Shaun Rogers has asked out of his last two NFL cities. I'd be skeptical before I parted with a high draft choice and the cash Rogers might command. As a Seahawks fan, though, you surely remember Rogers at his best in that 2006 season opener.
Wilson from New York writes: If the Cards end up giving Warner more money because of his visit to the Niners, couldn't that be seen as somewhat of a positive?
The way I see it is that the Cards would have a lot of money invested in Warner to disallow them to make another big free agent splash. This would also take away from the space that could be used to keep Boldin happy.
And remember, Bert Berry is still a free agent, I believe. I understand 2010 is an uncapped year but have the Cards been known for throwing money around?
Mike Sando: The Cardinals reportedly still have more than $20 million in salary-cap space after signing Warner to a deal that counts more than $11 million against the cap in 2009 (I would think the number would be smaller, but I don't have that confirmed at present). As for making a splash in free agency, the Cardinals weren't going to do that anyway, and they certainly aren't going to do it now that the top players are signed. The list of available free agents simply doesn't feature many splash-worthy candidates.
Bertrand Berry played for $1 million last season. Signing him to a similar deal wouldn't be a problem under the cap.
Ryan from Vancouver, B.C., writes: Hey mike, love the blog keep up the awesome work. Now that the Seahawks have filled the needs at WR and DT with their 2 signings over the weekend, what do you see the team doing with the number 4 pick? I could foresee the team addressing there future needs at LT and QB, because i think if Mark Sanchez gets down to the number 4 he is an option or either Eugene Monroe or Jason Smith.
Also could you use the hawks getting a running back in the Second round because i can also see them picking up Chris Wells if he drops to them in the second round and from chats i have had on blog there are still fans wondering about that position at RB.
Mike Sando: I've been a little skeptical about Seattle drafting an offensive tackle with the fourth overall pick given how much the team has invested in Sean Locklear and Walter Jones. However, the signing of T.J. Houshmandzadeh might make it easier for the Seahawks to take a longer-range view in terms of how quickly the fourth overall choice would realistically affect the team.
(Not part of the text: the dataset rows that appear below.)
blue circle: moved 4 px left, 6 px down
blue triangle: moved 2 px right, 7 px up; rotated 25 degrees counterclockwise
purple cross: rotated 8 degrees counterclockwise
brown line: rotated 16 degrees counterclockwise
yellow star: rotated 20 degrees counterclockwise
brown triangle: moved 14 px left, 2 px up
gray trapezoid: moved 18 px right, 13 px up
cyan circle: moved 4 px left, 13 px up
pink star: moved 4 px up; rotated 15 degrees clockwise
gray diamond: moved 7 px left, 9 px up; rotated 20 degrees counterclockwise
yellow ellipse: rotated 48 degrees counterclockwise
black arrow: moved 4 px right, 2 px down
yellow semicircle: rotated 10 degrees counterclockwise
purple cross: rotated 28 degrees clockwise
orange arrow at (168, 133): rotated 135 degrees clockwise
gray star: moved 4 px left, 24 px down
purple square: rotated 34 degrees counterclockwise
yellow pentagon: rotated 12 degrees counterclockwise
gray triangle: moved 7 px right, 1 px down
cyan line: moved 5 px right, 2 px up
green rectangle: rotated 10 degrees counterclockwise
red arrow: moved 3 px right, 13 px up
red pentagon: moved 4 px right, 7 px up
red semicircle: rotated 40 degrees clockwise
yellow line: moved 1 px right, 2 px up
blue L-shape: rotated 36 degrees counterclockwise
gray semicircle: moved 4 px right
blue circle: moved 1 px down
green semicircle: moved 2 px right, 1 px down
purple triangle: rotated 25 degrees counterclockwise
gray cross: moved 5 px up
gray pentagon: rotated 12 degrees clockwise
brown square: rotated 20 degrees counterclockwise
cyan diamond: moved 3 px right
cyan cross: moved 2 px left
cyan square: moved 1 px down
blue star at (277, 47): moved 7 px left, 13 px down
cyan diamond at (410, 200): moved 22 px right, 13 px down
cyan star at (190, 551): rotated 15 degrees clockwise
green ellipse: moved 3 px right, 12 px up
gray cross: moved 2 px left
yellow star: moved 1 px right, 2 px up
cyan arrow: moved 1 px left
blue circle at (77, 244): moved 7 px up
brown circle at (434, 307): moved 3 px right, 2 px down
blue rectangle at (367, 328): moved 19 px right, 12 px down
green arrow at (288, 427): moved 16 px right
I still think they would be best off targeting a 2009 starter with that pick. Would an offensive tackle help the Seahawks for the long term? Yes. Would he help in 2009? Harder to say. The financial investment for a high draft choice is such that it's tough to sacrifice one year of the player's contract life while he sits on the bench.
Pat from San Francisco writes: Why were the 49ers so infatuated with Kurt Warner? He seems to be more of a system quarterback that would not fit in the new 49er scheme? Wouldn't Jay Cutler make more sense? Why do you think they have not made a public push for the disgruntled QB? I would be willing to trade draft choices for the pro bowler, especially because he has played in a run-oriented Denver system his entire career. What are your thoughts?
Mike Sando: The 49ers had to know signing Warner would be unlikely. By making a push for him, I guess they could appear to be "aggressive" and doing everything possible to upgrade their team. It just seemed unrealistic to think Warner would sign with San Francisco.
I've received numerous mailbag items from 49ers fans wanting their team to make a push for Jay Cutler. Arlan in Santa Clara, Jay from Gainesville and Graylin in San Diego made their cases, while Ernest from Dallas wanted Garcia. John from Tucson had an even more ambitious suggestion. He wanted the Cardinals to let Warner sign with San Francisco so they could make their own push for Cutler.
Cutler was probably less in play than he appeared to be after the initial reports of the Broncos' conversations with the Chiefs and Bucs. I do think adding Cutler would have made more sense than adding Warner. In the end, both were not going to happen, most likely.